I can’t recall anything at all about 415 502-1300. I suppose it was ahead of my time. (Maybe it connects you to UCSF these days.) But I DO recall 415 552-1300 from the pre-UBER/Lyft era. At that time, if you gave that line a jingle ’cause you needed a taxi at, let’s say 7:00 PM on a Saturday night, you’d most likely get a busy signal, oh well.

Why? Well it’s ’cause there were <1000 taxi medallions in Frisco for the longest time. This shortage meant that cabbies could make bank, especially considering how cheap rents were Back Then compared with now. It was such a sweet job that former Mayor Willie Brown drove a taxi to pay his way through UC Hastings Law School back in the 1950’s. And in the 1980’s, Frisco was gaining a national reputation as a place where it was hard to find a cab. Read THE MAYOR, THE CABBIES and the 84 DEMOCRATIC CONVENTION – Historical Essay by Rua Graffis, United Taxicab Workers, 1996 for the reason why.

Anywho, just think about what phone number cabbies would use to call in for a tow truck if a taxi broke down – they sure as Heck wouldn’t use the sucker line, right? They’d call a number where somebody would actually pick up. That’s the kind of number that you’d want to use.

What’s that, you lived out at 25th and Irving way out there in the Sunset? Well in that case, you might have had to wait / give up on getting a taxi, but at least an effort would be made. Or maybe a taxi driver heading in that general direction would drop off and then swing on by in 20 minutes or so.
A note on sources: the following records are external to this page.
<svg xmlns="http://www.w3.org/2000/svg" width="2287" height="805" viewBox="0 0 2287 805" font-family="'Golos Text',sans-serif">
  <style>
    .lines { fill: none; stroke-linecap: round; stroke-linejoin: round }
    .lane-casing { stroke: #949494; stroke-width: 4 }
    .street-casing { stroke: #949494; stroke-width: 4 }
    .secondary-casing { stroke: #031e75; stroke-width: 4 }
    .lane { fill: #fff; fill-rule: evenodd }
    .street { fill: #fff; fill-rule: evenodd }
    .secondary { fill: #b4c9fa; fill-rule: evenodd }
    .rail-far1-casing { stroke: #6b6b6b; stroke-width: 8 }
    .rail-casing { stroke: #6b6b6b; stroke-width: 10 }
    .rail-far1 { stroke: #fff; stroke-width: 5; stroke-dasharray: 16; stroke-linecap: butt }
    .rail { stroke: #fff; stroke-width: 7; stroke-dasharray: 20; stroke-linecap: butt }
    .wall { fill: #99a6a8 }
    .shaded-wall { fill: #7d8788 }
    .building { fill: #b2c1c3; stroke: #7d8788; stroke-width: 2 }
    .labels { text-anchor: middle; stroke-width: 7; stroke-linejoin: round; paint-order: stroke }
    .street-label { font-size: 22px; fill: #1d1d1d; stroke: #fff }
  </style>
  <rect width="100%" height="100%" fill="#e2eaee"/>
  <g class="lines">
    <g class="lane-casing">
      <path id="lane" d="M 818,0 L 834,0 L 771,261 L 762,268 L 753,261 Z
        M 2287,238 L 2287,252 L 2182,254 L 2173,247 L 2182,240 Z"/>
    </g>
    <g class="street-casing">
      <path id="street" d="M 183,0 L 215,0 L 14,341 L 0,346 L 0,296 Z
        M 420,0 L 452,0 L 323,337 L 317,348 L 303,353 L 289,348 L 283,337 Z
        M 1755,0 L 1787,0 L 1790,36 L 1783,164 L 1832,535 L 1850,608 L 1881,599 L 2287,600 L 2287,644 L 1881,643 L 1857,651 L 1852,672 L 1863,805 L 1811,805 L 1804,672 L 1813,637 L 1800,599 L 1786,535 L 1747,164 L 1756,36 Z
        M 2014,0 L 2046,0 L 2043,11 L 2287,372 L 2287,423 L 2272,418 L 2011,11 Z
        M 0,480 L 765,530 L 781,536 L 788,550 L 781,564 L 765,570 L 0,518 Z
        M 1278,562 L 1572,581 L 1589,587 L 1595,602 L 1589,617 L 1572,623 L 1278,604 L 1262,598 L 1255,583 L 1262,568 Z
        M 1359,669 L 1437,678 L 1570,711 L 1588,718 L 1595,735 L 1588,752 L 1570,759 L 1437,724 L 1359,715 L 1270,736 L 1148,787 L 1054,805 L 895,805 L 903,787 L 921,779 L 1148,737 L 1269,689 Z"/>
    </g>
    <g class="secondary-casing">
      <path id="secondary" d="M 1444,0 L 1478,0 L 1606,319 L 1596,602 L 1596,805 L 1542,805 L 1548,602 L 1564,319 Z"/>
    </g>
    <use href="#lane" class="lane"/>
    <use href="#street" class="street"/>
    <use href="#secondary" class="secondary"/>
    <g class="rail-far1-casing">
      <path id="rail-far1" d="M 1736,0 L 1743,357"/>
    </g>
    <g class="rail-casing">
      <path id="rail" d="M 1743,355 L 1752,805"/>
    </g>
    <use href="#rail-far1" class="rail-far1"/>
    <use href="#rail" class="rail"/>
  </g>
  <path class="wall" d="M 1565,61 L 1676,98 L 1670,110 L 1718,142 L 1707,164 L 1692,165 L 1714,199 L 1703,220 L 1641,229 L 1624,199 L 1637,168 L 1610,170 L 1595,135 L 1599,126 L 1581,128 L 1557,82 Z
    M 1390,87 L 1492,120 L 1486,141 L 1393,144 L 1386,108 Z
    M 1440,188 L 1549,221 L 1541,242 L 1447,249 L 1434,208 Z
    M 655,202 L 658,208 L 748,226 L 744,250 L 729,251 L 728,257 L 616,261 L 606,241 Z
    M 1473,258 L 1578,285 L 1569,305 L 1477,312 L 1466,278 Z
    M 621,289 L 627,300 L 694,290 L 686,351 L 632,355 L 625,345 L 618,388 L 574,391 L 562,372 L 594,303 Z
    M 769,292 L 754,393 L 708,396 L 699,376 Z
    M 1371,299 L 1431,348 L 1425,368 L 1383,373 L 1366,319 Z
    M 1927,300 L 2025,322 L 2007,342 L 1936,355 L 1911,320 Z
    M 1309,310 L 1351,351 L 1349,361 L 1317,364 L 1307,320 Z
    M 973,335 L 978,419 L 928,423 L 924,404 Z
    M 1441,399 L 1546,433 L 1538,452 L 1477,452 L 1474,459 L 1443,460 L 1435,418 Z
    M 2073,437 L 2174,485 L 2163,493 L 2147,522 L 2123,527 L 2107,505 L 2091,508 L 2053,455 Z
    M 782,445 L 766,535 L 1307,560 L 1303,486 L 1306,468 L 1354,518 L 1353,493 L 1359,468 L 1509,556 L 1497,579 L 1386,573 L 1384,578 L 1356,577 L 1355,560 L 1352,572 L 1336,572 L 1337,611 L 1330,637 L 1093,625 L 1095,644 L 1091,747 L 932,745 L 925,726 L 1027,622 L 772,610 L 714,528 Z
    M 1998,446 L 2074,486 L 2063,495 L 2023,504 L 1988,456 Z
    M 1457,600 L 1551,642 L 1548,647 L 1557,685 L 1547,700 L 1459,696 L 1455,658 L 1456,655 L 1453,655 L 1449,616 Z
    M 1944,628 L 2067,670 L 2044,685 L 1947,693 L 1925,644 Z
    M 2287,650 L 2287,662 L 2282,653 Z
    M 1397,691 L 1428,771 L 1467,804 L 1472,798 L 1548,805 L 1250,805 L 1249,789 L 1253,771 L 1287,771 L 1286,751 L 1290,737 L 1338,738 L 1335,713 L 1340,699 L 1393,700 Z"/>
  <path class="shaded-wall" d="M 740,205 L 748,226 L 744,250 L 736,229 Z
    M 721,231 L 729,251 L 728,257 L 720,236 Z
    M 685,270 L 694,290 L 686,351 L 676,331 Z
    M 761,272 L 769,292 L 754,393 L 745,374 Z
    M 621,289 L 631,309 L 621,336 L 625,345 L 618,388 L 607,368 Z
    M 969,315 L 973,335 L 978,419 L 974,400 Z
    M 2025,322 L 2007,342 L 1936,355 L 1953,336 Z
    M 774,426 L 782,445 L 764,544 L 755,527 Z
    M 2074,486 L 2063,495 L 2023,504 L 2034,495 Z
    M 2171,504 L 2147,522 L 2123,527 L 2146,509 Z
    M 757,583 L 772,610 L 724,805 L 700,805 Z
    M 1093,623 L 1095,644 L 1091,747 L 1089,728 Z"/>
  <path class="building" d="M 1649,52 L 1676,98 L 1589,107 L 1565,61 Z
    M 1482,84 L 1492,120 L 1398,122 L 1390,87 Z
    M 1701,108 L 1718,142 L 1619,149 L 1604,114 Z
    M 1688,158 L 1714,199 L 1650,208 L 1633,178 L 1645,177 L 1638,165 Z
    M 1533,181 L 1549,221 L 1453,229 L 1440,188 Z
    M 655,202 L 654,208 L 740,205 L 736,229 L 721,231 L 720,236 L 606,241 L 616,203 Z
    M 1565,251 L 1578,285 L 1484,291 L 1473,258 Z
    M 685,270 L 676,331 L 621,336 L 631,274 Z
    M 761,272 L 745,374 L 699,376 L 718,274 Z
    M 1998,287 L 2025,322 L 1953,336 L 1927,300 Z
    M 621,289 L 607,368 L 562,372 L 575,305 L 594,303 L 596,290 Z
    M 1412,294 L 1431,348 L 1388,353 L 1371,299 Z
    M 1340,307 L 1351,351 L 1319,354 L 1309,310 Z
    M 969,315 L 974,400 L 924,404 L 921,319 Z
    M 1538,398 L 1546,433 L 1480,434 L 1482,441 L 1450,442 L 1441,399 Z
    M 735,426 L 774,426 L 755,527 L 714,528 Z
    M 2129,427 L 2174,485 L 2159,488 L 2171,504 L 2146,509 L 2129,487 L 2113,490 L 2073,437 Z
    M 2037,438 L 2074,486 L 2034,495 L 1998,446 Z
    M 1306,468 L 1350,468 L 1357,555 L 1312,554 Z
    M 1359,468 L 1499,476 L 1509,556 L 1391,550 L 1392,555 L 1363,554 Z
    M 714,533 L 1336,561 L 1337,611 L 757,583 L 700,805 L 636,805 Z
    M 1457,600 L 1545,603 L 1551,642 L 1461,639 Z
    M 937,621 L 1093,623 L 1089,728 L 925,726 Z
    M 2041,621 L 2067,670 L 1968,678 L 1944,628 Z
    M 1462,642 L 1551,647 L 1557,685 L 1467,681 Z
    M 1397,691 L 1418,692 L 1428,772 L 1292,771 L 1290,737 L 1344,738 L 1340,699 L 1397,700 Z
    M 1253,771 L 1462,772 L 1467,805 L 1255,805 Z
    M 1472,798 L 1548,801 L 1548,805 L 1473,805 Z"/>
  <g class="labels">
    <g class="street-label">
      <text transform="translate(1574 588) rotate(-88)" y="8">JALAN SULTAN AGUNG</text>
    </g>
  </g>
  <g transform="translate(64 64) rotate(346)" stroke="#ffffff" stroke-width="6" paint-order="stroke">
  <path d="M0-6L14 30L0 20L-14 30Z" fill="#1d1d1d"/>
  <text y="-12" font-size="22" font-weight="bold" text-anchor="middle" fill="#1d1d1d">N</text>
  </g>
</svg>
I’m not saying that that was great, but all this attention paid by the taxi industry to those who knew how to get through meant there was less attention paid to some tourist / newcomer who didn’t know anything.

Of course, our Chamber of Commerce and our tourist industry HATED this situation, but then, in part due to the difficulty certain ballers (like Travis K) had finding a taxi in Frisco ’round about a decade ago, ALONG CAME UBER AND LYFT.

Now, any rube can get a ride, but traffic is much worse, and getting worser, so who knows which era you’d prefer.